Dearly Beloved in Christ
As we draw closer to the great celebration of Triduum; Holy Thursday, Good Friday, and Easter Sunday, you may notice that the readings are getting longer to prepare us for the reading of the passion, next week at Palm Sunday. Today’s rather lengthy reading leaves us with the question: Who in the heck in Lazarus? He’s not one of the twelve apostles. His conversion or calling to ministry is not mentioned anywhere in the scriptures. He doesn’t even live in one of the towns often associated with Jesus: Jerusalem, Nazareth, Bethlehem, or Capernaum. He lives two miles away from Jerusalem in a suburb called Bethany, just over the mount of Olives. The only other story that uses the name Lazarus is from the gospel of Luke used for a poor man who lay for years outside a stingy rich man’s house. That, however, is just that, a story. It’s a response to the Pharisees who are sneering at Jesus and his ability to teach authoritatively about the law. It’s possible that Jesus had this man whom he loved in mind as he was telling that story but, as I learned while researching this homily, Lazarus was a common name at the time. It is a shortened form of Eleazar, a name frequently used in the Old Testament, and it means “God Helps.” So, let us ask God to help us understand this man because he seems to come from nowhere and never be mentioned again.

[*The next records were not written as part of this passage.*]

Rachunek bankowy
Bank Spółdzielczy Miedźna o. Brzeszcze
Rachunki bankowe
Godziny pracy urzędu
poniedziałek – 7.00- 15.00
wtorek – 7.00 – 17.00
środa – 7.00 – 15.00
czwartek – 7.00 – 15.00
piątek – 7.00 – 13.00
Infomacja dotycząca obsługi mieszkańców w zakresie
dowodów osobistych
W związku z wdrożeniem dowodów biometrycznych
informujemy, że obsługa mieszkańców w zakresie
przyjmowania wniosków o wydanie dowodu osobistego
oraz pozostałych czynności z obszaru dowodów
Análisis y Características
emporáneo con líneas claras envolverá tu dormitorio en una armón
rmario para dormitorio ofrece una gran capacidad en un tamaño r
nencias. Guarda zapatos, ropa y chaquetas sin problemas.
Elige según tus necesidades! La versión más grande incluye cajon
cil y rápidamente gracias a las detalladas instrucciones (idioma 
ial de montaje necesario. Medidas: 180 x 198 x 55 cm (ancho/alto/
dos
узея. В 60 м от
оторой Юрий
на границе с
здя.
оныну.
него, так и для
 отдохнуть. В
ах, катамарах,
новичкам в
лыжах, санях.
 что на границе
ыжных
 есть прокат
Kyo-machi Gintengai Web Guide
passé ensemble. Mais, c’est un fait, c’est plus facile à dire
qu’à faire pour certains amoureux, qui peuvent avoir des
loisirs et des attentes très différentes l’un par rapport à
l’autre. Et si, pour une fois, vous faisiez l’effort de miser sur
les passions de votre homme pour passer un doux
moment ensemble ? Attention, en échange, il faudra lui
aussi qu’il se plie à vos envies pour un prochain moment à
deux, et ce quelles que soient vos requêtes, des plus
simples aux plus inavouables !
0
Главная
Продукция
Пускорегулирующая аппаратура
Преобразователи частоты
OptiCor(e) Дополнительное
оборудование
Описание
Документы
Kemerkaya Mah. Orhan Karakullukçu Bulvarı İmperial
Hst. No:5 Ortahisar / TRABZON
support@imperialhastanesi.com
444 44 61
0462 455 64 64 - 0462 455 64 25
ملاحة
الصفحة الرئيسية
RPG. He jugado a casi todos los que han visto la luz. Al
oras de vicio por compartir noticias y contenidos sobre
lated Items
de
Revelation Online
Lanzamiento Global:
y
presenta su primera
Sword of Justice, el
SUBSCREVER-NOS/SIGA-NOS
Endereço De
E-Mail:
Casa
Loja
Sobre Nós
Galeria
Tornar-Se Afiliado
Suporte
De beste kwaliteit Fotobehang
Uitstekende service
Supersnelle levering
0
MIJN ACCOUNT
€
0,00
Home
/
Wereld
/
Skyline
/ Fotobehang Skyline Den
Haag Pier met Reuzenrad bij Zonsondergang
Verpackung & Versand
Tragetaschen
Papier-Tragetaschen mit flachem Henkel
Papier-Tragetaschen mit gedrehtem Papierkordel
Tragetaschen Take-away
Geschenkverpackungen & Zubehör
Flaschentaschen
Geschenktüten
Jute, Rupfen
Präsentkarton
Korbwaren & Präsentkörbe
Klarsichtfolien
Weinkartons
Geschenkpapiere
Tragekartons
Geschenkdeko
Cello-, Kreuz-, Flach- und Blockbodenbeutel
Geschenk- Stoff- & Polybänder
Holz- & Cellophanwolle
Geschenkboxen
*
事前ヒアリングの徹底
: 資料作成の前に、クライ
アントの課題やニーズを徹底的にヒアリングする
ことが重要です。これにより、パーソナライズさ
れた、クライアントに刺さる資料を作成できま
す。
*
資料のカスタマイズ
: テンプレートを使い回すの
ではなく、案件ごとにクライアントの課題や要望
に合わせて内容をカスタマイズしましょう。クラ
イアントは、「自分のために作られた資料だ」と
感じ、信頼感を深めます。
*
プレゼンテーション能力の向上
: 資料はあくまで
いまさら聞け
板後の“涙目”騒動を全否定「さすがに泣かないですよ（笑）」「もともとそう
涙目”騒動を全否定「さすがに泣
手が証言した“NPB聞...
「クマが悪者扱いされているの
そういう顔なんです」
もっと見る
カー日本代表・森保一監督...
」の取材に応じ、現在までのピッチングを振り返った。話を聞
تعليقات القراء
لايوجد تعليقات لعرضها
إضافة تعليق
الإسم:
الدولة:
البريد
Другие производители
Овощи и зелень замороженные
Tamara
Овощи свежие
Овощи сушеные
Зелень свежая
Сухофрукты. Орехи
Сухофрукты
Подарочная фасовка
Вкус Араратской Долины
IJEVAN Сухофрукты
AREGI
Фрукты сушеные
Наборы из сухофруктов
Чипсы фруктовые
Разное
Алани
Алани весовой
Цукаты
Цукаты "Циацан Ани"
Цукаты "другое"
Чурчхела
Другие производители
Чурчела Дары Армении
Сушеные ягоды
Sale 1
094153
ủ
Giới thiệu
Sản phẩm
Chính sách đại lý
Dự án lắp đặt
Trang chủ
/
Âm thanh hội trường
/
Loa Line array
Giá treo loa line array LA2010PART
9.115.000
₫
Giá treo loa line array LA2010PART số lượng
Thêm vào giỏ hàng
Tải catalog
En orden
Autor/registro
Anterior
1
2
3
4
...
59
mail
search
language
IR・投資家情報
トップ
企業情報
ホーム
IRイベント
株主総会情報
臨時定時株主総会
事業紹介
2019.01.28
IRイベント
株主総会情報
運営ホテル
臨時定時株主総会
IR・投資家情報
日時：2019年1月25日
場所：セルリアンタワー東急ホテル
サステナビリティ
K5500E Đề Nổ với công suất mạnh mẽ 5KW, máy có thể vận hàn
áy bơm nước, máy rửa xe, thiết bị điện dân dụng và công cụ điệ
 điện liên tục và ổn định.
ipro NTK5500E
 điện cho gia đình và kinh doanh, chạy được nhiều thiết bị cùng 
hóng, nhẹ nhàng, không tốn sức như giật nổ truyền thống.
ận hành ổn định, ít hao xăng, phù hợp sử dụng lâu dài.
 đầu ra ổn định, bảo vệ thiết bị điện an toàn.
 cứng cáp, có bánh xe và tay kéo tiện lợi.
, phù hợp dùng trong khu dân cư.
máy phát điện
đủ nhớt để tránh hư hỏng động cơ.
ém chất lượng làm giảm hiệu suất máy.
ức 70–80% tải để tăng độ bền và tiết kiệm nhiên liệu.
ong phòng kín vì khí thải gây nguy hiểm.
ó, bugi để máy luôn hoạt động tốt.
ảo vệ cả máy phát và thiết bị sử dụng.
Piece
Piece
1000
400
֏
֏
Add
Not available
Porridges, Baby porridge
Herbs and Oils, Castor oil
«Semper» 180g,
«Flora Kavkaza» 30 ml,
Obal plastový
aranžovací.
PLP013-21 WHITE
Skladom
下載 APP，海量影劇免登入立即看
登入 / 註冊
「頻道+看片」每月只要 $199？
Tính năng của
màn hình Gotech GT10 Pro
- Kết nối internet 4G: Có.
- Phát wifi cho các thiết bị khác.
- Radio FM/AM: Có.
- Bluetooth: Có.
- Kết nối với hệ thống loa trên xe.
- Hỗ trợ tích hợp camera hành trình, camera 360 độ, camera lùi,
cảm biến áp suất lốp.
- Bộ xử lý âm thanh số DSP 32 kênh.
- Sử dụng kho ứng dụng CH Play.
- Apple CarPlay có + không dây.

Yet, a second look at the readings today may make us want to turn away from Lazarus and focus, instead, on the disciples. They very well could be the point of the story. They are the ones to whom Jesus thanked God that they could be with him when he awoke the man so that they may have faith. They would, likewise, have known the first reading from the Prophet Ezekiel that assured a previous generation of Israelites that they would know God when sealed graves were opened and when the dead rose. They should have been the first to trust that Jesus knew exactly what he was doing when he said he wanted to go to Jerusalem. But they let fear get in the way of their faith. They reminded Jesus that the Jews had just tried to kill him so it isn’t safe for him to return. But, Jesus knows that this lack of faith will be rewarded when they see the dead man, Lazarus rise. Even Doubting Thomas’s’ comment made in frustration, “Let us also go to die with him” cannot stop Jesus from doing what he needs to do.
But, I don’t think this really a story about the disciples. They fall into the background after Thomas’ comment and aren’t mentioned again. Maybe it’s a story about Martha and Mary, the dead man’s sisters. I imagine he expected Martha’s reaction. You may remember these two from the gospel of Luke. Martha, the hard working nagging older sister, and Mary the gentle, contemplative obedient disciple of Jesus who sat at his feet while Martha wished Jesus would make her help with the chores. When Martha approaches and says, “Lord, if you had been here, my brother would not have died” he must have been excited to hear her add, “But even now I know that whatever you ask of God, God will give you.” There’s hope, in the midst of hopelessness. If Martha can evince faith in the midst of tragedy, then Mary, the contemplative, must likewise be ready for a miracle. So it must have been a real kick in the pants when Mary approached without any hope at all repeating her sister’s past-tense verse, “Lord, if you had been here, my brother would not have died” and when Martha does want him to remove the stone in front of the cave because of the stench it becomes clear that, with these two, there is so much doubt, so little trust.
No, these two can’t be the real focus of the story, the ones on whom we are to fix our gaze. Perhaps Lazarus’ silence and lack of storyline isn’t meant to indicate unimportance in his role as disciple inasmuch as to invite us to see ourselves as Lazaruses. Lazarus died, just like we all will do. It is an inevitable consequence of living. And, sadly, we know that all of us will one day long to hear the very words Jesus says today, “Lazarus, come out!” (“other names, come out”) “Dennis, come out!” But, when Lazarus does come out, he is bound, both by the burial clothes and the knowledge that he will have to go through this again. He is still in what St. Paul calls the world of the flesh not the realm of the Spirit. Lazarus has to be freed from what binds him in order to live again. We, too, must look into our hearts and find what needs to be freed; jealousy, anger, lust, hatred, all those sins of the flesh that bind us in and to this world and we must be freed by God from them. We are coming to the end of this forty day retreat we call Lent so, I invite each of you to take advantage of the sacrament of reconciliation this week to walk free from what binds us so that we, Lazaruses, can hear Jesus say, “untie him and let him go.”